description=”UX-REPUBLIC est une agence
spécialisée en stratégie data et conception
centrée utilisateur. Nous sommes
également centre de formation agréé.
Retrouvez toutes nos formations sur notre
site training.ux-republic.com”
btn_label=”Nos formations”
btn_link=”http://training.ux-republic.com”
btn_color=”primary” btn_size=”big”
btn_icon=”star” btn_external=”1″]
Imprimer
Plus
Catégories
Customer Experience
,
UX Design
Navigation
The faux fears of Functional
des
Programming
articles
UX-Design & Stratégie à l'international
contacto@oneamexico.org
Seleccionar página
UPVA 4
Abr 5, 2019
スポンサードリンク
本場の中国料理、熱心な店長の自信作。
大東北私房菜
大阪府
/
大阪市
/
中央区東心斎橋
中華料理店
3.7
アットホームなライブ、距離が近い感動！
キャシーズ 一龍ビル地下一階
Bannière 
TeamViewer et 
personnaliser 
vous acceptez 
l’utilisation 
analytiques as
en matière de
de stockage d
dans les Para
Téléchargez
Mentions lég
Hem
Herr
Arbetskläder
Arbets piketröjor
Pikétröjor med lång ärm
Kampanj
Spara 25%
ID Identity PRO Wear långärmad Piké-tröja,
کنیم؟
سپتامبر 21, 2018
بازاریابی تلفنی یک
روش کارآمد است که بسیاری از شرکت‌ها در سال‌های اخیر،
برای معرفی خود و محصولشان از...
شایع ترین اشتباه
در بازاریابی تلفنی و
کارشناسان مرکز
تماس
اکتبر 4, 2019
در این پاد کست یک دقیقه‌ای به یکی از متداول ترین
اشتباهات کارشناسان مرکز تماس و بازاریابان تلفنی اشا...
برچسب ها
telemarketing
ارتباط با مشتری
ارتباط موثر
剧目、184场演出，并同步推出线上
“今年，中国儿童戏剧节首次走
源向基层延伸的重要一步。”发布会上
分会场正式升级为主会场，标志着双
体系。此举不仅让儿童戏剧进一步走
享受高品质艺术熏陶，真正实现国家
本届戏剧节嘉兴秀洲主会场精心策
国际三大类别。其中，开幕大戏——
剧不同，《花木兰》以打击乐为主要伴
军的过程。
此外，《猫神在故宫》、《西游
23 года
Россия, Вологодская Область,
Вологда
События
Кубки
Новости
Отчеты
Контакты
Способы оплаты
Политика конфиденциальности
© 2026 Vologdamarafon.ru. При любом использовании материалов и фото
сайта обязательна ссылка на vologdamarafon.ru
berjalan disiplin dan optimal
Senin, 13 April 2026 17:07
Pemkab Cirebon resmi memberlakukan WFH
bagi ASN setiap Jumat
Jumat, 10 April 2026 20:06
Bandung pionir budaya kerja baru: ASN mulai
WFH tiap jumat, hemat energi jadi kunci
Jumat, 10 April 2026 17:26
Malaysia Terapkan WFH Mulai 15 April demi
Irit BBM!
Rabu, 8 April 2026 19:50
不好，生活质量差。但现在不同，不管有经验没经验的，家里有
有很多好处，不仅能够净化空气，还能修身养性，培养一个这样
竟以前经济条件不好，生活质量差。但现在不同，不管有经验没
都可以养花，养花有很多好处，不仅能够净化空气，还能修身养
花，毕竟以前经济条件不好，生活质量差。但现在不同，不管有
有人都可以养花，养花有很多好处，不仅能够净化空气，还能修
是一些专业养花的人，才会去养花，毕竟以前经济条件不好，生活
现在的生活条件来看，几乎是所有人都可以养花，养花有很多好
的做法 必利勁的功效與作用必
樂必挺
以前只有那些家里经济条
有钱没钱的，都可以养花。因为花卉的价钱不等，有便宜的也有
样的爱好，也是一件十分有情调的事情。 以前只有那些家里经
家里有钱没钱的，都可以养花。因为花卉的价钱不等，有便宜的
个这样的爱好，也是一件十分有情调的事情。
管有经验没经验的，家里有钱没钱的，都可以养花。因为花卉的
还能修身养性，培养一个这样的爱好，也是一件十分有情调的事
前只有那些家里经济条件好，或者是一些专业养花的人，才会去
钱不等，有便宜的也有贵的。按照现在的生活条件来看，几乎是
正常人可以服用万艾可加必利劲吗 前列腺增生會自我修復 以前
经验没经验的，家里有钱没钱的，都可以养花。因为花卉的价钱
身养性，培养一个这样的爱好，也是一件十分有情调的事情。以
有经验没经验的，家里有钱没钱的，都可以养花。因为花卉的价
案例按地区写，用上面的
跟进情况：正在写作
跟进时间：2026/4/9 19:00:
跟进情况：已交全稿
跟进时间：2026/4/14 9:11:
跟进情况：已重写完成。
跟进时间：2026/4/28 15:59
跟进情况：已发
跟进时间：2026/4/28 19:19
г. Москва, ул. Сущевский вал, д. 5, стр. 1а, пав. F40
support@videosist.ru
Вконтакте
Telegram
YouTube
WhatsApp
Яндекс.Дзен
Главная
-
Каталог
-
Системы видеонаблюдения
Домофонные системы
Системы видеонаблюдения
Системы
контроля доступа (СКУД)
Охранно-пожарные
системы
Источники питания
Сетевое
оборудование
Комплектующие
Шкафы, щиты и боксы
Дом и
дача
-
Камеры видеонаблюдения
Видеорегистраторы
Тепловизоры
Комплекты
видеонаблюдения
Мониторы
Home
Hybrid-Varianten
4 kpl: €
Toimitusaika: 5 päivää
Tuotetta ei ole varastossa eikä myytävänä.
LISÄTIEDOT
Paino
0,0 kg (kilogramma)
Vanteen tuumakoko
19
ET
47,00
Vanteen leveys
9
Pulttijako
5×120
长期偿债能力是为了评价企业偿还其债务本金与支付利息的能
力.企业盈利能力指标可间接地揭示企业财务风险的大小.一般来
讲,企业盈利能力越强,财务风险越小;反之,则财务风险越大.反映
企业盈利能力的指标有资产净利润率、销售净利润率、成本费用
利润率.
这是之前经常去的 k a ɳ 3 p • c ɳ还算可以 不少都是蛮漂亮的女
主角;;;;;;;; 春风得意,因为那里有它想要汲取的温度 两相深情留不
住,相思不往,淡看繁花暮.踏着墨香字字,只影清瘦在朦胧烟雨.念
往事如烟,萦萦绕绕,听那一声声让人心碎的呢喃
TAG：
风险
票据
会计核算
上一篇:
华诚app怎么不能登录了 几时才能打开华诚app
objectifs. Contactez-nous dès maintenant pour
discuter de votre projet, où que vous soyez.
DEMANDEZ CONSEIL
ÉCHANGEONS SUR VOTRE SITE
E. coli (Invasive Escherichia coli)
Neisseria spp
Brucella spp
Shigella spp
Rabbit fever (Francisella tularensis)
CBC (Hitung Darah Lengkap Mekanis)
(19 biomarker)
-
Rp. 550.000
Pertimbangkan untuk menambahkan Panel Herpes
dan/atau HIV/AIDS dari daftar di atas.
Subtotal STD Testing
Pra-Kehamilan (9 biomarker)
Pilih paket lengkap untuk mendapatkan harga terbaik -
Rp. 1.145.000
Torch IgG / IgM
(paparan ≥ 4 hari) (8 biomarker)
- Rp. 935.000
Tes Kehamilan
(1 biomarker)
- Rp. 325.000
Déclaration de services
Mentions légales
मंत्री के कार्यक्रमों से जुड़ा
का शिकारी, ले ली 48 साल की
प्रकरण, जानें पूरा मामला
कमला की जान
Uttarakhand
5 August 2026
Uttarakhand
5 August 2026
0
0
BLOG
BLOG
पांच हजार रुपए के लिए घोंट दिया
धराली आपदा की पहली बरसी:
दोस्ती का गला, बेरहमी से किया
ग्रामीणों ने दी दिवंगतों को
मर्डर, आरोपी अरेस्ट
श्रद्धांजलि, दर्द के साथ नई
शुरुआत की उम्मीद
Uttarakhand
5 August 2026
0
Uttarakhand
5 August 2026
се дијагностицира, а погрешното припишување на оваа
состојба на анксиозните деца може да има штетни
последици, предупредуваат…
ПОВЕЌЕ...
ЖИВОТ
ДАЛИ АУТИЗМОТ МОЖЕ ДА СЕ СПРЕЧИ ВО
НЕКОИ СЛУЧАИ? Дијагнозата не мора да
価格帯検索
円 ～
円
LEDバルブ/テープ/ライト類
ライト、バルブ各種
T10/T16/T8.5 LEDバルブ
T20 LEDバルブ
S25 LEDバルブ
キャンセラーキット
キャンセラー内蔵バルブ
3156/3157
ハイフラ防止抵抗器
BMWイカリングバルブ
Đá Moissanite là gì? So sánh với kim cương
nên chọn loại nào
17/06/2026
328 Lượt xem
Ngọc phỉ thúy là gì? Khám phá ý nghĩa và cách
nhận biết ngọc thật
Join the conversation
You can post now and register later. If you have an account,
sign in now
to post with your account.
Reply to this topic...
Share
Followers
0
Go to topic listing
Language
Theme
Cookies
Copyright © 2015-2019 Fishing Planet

######

WHAT IS NEEDED: Please show every line of the entries above that contains the word "LEDバルブ".

RESULT FOR THIS TASK:
LEDバルブ/テープ/ライト類
T10/T16/T8.5 LEDバルブ
T20 LEDバルブ
S25 LEDバルブ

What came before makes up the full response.